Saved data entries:
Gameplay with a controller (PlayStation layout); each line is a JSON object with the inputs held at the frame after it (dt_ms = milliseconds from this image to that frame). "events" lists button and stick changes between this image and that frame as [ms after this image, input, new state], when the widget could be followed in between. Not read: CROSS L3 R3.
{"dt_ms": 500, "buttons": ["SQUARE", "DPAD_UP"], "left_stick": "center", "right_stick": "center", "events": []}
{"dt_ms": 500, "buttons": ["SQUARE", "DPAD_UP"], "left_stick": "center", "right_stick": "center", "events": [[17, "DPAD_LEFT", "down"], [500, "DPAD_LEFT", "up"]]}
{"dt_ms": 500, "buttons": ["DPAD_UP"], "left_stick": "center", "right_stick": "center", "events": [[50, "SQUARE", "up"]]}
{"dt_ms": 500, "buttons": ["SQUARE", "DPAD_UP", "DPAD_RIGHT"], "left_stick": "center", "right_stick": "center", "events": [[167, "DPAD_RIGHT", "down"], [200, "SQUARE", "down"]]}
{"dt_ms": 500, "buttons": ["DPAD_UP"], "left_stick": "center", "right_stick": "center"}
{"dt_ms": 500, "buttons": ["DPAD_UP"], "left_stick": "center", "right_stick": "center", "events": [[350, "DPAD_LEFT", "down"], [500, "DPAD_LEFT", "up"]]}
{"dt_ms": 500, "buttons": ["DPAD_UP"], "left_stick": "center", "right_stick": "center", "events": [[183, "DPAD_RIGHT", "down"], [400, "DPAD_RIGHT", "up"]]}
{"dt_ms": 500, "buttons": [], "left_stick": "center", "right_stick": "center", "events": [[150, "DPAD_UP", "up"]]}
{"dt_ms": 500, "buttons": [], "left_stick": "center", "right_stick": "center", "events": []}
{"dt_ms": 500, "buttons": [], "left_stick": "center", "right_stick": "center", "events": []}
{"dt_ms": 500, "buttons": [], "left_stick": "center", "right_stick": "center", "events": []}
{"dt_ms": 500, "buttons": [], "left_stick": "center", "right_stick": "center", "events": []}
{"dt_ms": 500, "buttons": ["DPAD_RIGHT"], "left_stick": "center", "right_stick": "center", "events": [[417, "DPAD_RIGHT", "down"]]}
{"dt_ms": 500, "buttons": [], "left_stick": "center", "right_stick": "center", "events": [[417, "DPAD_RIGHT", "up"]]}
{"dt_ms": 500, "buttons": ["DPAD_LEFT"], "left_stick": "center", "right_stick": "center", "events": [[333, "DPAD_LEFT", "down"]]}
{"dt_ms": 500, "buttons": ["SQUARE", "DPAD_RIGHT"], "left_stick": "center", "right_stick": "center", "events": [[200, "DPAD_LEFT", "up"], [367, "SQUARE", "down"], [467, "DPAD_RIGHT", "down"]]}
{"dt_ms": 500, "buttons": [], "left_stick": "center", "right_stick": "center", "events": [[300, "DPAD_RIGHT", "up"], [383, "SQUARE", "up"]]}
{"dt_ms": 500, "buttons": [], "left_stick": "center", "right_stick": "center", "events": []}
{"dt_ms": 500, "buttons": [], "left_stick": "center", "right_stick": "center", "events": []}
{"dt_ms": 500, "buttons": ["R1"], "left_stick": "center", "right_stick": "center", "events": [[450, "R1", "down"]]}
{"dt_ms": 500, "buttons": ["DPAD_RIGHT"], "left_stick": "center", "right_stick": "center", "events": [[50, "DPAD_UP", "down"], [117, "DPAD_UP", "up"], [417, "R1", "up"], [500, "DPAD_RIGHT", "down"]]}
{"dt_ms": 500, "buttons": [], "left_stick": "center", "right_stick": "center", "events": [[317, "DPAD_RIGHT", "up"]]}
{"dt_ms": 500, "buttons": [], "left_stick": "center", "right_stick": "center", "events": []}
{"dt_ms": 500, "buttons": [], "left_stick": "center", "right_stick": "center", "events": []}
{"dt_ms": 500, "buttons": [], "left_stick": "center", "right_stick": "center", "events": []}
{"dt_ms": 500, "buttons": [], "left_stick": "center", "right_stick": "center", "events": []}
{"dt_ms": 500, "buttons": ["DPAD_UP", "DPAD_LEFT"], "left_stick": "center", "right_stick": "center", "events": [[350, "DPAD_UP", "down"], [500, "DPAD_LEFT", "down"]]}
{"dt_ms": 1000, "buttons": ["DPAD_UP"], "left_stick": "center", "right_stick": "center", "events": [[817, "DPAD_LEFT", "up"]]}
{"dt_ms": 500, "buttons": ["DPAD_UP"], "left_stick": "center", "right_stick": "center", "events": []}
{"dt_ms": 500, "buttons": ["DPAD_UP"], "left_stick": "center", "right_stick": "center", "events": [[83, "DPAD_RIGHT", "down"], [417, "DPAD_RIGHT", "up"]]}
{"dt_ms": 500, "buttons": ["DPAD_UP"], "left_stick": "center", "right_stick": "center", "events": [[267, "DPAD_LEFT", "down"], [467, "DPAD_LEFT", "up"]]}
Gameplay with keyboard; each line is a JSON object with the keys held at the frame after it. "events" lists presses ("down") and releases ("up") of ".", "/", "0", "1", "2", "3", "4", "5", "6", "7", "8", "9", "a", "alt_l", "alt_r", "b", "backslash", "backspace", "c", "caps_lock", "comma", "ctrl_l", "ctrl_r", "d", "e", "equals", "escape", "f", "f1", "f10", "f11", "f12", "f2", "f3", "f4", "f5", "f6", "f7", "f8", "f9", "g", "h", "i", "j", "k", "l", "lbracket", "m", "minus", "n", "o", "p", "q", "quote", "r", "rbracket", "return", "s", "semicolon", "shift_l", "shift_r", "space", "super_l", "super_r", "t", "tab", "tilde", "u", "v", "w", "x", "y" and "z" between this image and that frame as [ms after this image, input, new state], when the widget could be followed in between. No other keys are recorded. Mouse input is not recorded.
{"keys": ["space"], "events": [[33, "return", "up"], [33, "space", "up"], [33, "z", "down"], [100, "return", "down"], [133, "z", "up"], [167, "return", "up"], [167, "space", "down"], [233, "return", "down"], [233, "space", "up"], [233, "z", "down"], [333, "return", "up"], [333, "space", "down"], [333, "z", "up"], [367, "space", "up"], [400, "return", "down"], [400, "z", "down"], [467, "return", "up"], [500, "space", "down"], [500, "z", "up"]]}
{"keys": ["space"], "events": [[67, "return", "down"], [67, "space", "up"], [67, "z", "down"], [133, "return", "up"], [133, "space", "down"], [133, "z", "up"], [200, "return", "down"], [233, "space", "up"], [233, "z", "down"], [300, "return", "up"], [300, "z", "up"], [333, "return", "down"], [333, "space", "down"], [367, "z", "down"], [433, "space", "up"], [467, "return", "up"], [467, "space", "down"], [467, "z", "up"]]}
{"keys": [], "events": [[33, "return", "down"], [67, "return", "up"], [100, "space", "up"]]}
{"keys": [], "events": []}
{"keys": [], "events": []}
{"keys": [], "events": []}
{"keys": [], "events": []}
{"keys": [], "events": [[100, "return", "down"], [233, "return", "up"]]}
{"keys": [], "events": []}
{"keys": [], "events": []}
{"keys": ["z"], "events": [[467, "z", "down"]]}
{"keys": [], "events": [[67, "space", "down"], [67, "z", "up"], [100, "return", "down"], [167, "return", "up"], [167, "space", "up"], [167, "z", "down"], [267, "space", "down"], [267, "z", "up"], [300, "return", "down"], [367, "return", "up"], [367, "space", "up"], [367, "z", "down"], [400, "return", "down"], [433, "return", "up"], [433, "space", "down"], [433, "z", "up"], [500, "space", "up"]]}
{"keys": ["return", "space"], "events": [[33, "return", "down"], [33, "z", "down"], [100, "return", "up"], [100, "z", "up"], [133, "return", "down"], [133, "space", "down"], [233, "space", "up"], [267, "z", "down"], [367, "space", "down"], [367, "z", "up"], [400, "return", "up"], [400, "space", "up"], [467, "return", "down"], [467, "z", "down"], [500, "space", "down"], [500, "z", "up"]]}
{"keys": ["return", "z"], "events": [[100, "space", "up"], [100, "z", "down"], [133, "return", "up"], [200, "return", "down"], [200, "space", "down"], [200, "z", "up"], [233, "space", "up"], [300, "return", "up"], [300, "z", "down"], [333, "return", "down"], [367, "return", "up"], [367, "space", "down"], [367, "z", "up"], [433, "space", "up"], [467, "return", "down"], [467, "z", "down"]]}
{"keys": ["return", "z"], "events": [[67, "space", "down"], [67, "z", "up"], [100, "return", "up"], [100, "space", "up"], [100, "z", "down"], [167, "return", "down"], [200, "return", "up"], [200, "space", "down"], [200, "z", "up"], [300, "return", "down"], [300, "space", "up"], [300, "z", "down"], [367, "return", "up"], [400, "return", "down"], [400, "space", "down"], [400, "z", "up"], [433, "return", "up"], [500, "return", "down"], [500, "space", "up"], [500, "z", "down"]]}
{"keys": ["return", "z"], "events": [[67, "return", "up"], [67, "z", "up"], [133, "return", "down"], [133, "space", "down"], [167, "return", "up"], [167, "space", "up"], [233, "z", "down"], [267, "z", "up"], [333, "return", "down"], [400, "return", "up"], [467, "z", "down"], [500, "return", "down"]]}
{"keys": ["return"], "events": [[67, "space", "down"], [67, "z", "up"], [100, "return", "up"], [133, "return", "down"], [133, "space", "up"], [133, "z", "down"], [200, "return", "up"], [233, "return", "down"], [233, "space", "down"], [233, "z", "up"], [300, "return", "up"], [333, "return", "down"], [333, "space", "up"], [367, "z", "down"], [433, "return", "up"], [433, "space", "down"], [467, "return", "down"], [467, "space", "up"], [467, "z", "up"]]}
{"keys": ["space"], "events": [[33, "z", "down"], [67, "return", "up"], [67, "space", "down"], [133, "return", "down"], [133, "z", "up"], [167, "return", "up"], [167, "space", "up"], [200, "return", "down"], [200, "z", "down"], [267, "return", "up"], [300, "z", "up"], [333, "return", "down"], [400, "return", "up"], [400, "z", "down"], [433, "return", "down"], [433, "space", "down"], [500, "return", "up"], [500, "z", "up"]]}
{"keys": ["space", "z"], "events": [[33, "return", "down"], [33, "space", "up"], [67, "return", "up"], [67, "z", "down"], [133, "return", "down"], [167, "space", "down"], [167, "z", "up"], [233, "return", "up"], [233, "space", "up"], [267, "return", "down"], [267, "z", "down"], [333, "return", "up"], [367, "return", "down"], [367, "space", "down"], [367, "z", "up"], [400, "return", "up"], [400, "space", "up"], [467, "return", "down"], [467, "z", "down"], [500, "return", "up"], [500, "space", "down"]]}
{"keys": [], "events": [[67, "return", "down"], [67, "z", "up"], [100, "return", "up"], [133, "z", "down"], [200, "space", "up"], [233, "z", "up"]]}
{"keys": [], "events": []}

- **What is expected**: Show every line in the entries above that contains the string "after".

- **Answer space**:
Gameplay with a controller (PlayStation layout); each line is a JSON object with the inputs held at the frame after it (dt_ms = milliseconds from this image to that frame). "events" lists button and stick changes between this image and that frame as [ms after this image, input, new state], when the widget could be followed in between. Not read: CROSS L3 R3.
Gameplay with keyboard; each line is a JSON object with the keys held at the frame after it. "events" lists presses ("down") and releases ("up") of ".", "/", "0", "1", "2", "3", "4", "5", "6", "7", "8", "9", "a", "alt_l", "alt_r", "b", "backslash", "backspace", "c", "caps_lock", "comma", "ctrl_l", "ctrl_r", "d", "e", "equals", "escape", "f", "f1", "f10", "f11", "f12", "f2", "f3", "f4", "f5", "f6", "f7", "f8", "f9", "g", "h", "i", "j", "k", "l", "lbracket", "m", "minus", "n", "o", "p", "q", "quote", "r", "rbracket", "return", "s", "semicolon", "shift_l", "shift_r", "space", "super_l", "super_r", "t", "tab", "tilde", "u", "v", "w", "x", "y" and "z" between this image and that frame as [ms after this image, input, new state], when the widget could be followed in between. No other keys are recorded. Mouse input is not recorded.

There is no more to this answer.